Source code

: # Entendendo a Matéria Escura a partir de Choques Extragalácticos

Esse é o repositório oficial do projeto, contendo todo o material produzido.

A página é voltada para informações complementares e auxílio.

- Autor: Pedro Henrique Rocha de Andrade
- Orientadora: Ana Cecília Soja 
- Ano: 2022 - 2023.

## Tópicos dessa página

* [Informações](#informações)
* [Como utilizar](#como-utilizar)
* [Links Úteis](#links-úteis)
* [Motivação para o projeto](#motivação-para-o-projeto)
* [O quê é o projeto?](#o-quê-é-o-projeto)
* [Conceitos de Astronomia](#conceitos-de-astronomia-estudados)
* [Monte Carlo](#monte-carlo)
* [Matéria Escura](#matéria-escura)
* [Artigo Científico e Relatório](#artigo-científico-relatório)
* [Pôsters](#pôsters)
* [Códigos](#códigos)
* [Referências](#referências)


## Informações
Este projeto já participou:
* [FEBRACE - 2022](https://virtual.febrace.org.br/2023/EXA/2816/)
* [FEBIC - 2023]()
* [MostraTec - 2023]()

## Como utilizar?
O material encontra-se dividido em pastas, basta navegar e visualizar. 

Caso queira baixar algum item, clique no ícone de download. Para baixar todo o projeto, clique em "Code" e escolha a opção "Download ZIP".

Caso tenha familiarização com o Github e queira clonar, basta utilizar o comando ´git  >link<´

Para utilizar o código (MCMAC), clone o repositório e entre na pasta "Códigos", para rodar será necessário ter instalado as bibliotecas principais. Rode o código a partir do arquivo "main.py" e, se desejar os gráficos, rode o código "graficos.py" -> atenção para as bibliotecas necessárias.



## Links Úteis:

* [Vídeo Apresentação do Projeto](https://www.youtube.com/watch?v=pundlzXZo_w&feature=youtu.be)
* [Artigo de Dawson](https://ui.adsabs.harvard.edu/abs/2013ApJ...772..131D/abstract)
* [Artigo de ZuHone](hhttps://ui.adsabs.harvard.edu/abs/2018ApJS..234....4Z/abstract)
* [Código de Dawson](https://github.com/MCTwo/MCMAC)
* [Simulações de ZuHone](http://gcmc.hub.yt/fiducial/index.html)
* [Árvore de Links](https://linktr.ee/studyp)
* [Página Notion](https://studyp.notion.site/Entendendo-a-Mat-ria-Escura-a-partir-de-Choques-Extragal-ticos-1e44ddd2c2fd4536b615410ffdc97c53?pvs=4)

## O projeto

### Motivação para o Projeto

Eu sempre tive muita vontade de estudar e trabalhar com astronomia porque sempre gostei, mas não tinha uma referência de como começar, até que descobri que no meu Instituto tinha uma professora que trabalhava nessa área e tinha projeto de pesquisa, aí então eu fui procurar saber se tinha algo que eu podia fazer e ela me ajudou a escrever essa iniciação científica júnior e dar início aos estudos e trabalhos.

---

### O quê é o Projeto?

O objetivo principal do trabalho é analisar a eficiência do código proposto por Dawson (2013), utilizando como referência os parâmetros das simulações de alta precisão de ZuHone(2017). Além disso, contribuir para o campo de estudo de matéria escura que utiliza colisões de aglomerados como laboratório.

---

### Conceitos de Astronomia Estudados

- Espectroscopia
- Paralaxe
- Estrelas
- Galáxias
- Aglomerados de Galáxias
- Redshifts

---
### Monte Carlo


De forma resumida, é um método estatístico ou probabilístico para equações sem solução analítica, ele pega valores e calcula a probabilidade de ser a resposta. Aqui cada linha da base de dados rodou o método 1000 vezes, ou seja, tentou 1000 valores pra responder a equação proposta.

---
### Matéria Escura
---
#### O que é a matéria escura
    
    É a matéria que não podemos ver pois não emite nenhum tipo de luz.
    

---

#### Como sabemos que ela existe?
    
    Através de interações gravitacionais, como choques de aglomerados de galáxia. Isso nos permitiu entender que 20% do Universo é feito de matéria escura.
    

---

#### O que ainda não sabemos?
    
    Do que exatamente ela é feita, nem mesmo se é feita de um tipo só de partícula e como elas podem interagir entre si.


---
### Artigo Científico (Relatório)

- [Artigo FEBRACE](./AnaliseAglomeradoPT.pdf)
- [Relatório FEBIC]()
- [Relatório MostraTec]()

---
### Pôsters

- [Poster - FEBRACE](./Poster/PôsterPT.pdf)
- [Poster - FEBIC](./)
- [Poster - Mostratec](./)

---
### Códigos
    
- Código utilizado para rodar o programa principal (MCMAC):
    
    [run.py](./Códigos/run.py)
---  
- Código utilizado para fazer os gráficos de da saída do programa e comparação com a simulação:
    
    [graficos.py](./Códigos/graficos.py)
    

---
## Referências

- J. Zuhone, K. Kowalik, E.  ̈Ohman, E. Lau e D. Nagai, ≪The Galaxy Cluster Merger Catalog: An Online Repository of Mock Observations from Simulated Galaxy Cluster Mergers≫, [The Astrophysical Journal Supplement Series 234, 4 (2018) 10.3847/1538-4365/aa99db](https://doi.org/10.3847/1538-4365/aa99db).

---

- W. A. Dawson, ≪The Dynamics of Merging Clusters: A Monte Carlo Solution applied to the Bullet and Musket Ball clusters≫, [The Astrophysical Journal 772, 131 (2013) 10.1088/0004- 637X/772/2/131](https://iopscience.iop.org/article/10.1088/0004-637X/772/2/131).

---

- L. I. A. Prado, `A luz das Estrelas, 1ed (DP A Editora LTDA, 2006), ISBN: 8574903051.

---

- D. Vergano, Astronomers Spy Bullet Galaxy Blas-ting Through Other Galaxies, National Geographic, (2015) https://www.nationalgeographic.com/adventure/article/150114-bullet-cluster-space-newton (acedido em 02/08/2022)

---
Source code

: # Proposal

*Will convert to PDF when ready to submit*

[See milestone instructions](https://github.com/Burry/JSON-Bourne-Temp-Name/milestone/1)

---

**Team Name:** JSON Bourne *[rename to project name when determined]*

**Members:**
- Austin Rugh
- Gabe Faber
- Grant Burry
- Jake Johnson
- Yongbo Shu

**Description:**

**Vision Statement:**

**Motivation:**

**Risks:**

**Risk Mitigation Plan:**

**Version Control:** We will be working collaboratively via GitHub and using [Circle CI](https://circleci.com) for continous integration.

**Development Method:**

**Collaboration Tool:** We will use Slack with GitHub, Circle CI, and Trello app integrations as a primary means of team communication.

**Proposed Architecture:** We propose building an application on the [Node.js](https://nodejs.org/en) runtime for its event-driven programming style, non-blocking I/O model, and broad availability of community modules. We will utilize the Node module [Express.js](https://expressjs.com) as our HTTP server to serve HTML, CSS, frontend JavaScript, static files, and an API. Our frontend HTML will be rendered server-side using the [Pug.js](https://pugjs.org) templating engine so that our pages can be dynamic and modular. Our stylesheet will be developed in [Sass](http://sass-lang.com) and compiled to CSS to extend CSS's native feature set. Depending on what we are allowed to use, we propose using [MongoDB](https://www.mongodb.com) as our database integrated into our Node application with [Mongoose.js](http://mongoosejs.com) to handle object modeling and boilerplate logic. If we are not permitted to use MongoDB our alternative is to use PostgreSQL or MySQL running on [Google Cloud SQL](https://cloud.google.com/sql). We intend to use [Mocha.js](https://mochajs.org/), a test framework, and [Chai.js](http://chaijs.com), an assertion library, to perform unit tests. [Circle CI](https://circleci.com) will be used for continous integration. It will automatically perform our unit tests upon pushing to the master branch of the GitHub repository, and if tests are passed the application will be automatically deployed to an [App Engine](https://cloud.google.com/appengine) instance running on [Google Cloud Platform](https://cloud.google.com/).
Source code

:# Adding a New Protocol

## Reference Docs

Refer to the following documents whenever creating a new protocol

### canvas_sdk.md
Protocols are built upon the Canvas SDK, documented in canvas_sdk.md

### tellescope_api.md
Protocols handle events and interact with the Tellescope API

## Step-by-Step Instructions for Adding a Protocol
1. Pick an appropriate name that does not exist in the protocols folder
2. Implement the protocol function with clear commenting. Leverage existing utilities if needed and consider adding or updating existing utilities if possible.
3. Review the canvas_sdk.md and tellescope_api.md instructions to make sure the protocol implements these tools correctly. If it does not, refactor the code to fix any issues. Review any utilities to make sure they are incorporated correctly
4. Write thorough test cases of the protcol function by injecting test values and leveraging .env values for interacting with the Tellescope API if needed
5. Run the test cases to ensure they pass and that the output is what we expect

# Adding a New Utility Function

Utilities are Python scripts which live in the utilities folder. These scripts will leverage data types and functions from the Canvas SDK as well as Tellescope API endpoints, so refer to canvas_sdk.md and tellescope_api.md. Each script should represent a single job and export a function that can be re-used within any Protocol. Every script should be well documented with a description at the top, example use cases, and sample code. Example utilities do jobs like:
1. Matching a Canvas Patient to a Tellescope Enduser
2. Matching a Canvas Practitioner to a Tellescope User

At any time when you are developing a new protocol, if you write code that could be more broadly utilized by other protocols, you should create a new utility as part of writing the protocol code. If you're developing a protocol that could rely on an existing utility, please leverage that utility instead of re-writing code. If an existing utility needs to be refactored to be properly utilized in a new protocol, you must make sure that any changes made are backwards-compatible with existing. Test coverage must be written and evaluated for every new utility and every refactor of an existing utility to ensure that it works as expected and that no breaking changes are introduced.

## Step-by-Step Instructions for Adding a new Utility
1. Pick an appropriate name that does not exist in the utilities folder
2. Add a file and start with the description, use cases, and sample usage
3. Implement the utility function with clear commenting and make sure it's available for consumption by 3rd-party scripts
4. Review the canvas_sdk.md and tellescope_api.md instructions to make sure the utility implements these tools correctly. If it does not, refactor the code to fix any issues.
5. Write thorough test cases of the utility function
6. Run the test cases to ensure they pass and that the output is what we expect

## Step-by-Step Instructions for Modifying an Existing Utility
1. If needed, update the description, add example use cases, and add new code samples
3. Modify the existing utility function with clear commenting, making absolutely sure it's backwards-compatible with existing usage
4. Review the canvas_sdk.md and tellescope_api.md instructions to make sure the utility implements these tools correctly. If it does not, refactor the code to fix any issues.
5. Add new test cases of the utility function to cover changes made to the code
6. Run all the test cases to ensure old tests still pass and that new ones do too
· · ·
Requirement: Print the lines in the items above from the line containing "## Informações" up to and including the line containing "O material encontra-se", reproducing them without any change.

Solution to this problem:
## Informações
Este projeto já participou:
* [FEBRACE - 2022](https://virtual.febrace.org.br/2023/EXA/2816/)
* [FEBIC - 2023]()
* [MostraTec - 2023]()

## Como utilizar?
O material encontra-se dividido em pastas, basta navegar e visualizar. 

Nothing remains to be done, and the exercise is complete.